Diets high in processed foods, fats, and sugars are indeed associated with diabetes, heart disease, and obesity. However, carbohydrates are not the sole cause; these diets severely lack nutrients, fiber, and lean protein sources — all essential to a healthy diet.
Fiber is essential
Dietary fiber is the part of plants that we cannot digest but is essential for our health and digestion. Fiber is primarily found in carbohydrates such as fruits, vegetables, and whole grains. Fiber provides numerous benefits, including:
- Lowering your risk for diabetes, heart disease, stroke, hypertension, and obesity.
- Lowers blood pressure and cholesterol.
- Aiding in weight loss and weight maintenance.
- Alleviating symptoms of constipation, gastroesophageal reflux disease (GERD), ulcers, and duodenal ulcers.
Carbs provide optimum support for endurance activities
Long a staple in the diets of runners, swimmers, cyclists, and hikers, carbs are an excellent energy source as they increase endurance and reduce fatigue. In addition, studies have shown that consuming carbohydrates before, during, and after endurance activities lasting over one-hour increases performance and improve recovery.

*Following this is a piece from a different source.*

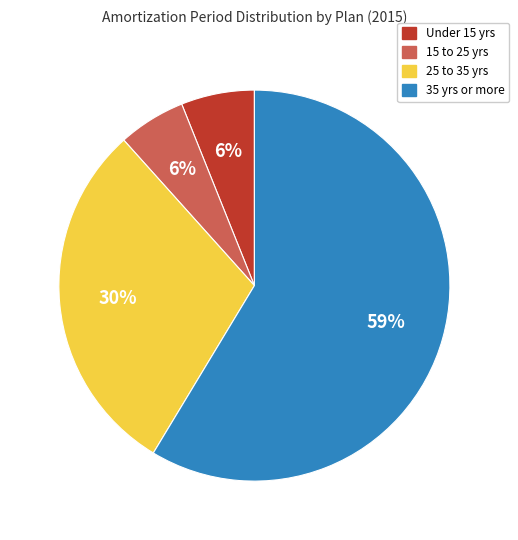

To the nearest percent, what is the average slice percentage?

25%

The moralization of food has consequences
When food misinformation thrives, fear and confusion run rampant. In the case of carbs, this unnecessary demonization of a macronutrient can have serious consequences, one of which is orthorexia. The National Eating Disorders Association defines orthorexia as the unhealthy obsession with ‘healthy’ eating.
Many people now believe that carbs are ‘bad’ and should be avoided at all costs. Unfortunately, when we vilify a food, we often enter into a cycle of restriction, binging, and guilt. This pattern often leads to yo-yo dieting, orthorexia, and sometimes eating disorders. However, the truth is that carbs are a vital part of our diet.